随分淡白な奴だなって心で思いながら話を続ける。
「香織ちゃん。誰かから怨み買うような心当たりはある?」
香織にそんなことは無いだろうなぁと思いつつも聞いてみる。
「私、女優を目指してますが…見てお判りかと思いますが自分でも分かってる通り地味に生きてます。ただ女優になりたいって思っているだけで…」
香織は、また不安そうな顔に戻り声も小さくなる。
「ごめん、とりあえず了解です。水鈴の頼みでもあるし動いてみるよ。」
香織は、また赤らんだ頬を緩ませグラスのワインを飲み干す。
「ありがとうございます!」
【女優登場】
「いらっしゃいませ水鈴さん‼︎」
陽菜が、嬉しそうに水鈴を迎える。
俺の左手のオメガは、午前1時19分を指している。
「楓ちゃん。フレッシュミントでダークラムモヒート作って。」
来たかと俺は、肩を落として
「はいはい。恵里奈様の仰せの通りに。」
俺は、香織にウィンクをして席を立ちカウンターに向かう。
「陽菜!外クローズ出して来てくれないか」
店には、俺と陽菜、香織と恵里奈しか居ない。
はーい!と恵里奈に抱きついていた腕を離し外に出て行った。
「香織ちゃん。大丈夫?楓ちゃんは、ちゃんと、話聞いてくれた?」
恵里奈は、俺の座って居た席に既に座ってマカダミアナッツを手に取りながら香織に言った。
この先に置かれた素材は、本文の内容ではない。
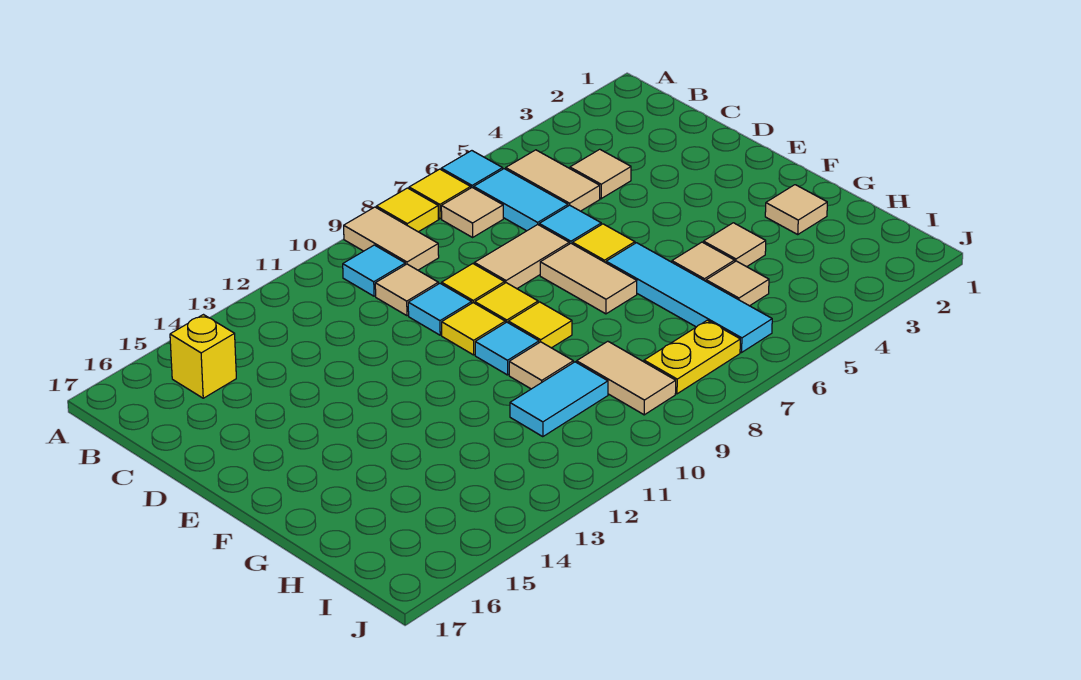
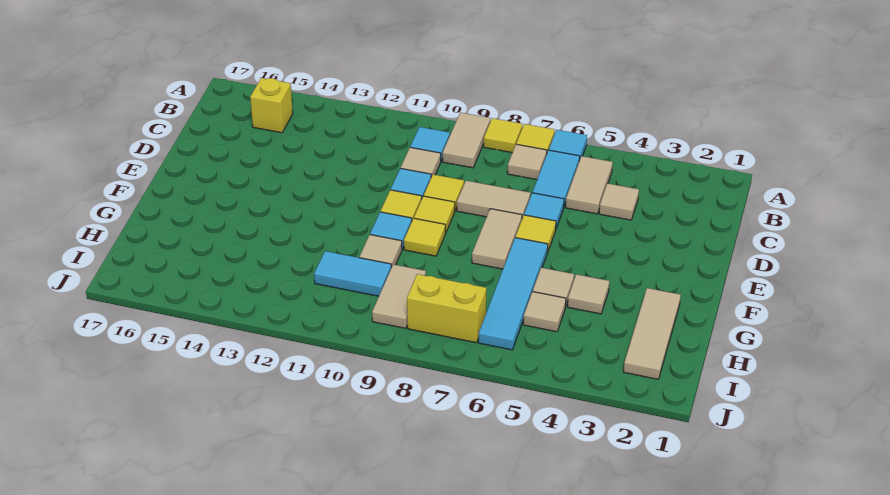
tan 1x1 tile [765,185,827,234] -> tan 1x3 tile [624,288,681,379]
yellow 1x2 plate [644,320,740,394] -> yellow 1x2 brick [407,274,486,343]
「あ、あ、はい!水鈴さん。佐倉さんは優しく聞いてくださいました。ご紹介くださり感謝いたします。」
まるで、学校で突然先生に指された子みたいにうろたえている。
笑える。俺はカウンターの中でグラスにミントを千切りながら聞いていた。
陽菜が、ニヤニヤしながらカウンターの俺にくっついて来て言う。
「お腹空いたぁ。楓さんのクリームパスタが食べたい!」
マジかこいつ深夜にクリームパスタかよ‼︎
「太るぞ陽菜!嫁に行けなくなるぞ!」
ムッとした顔で頬を膨らませて
「セクハラ、パワハラ」
と俺を叩く。
分かった分かった。
「恵里奈のモヒート終わったら作るよ。」
急に笑顔なると
「太ってお嫁に行けなくなったらここに居座って
楓さんを尻に敷いてこき使ってあげますから安心して下さいね。」
と嬉しいような嬉しくない言葉を吐いて冷蔵庫を漁っている。
カウンター裏にいる謙太を呼ぶ。
「ケン。茸類って今日は何がある?」
厨房から顔を出し謙太が無駄にデカイ声で言ってくる。
「平茸、ホンシメジ、舞茸、えのき、椎茸っすね。」
うん。味の良い奴が揃ってんな。
「舞茸、ほか、椎茸をマリネしといてくれ」
謙太に伝える。
俺は、ダークラムを注ぎながらミントを潰して香りを出作業を進める。
ソーダを注ぎクラッシュアイスと共に混ぜて完成。
「良い香りだ」
出来上がったモヒートを恵里奈の座るテーブルに置き厨房に入る。
「緊張せずに楽しく呑みましょ!」
恵里奈は、俺に笑顔を一つ寄越して香織とグラスを重ねる。
「お疲れ様、乾杯‼︎」
「お疲れ様でした‼︎」
2人は、美味そうに酒を飲む。
あぁまた今日も朝かな。
俺の左手のオメガは、午前2時40分を指している。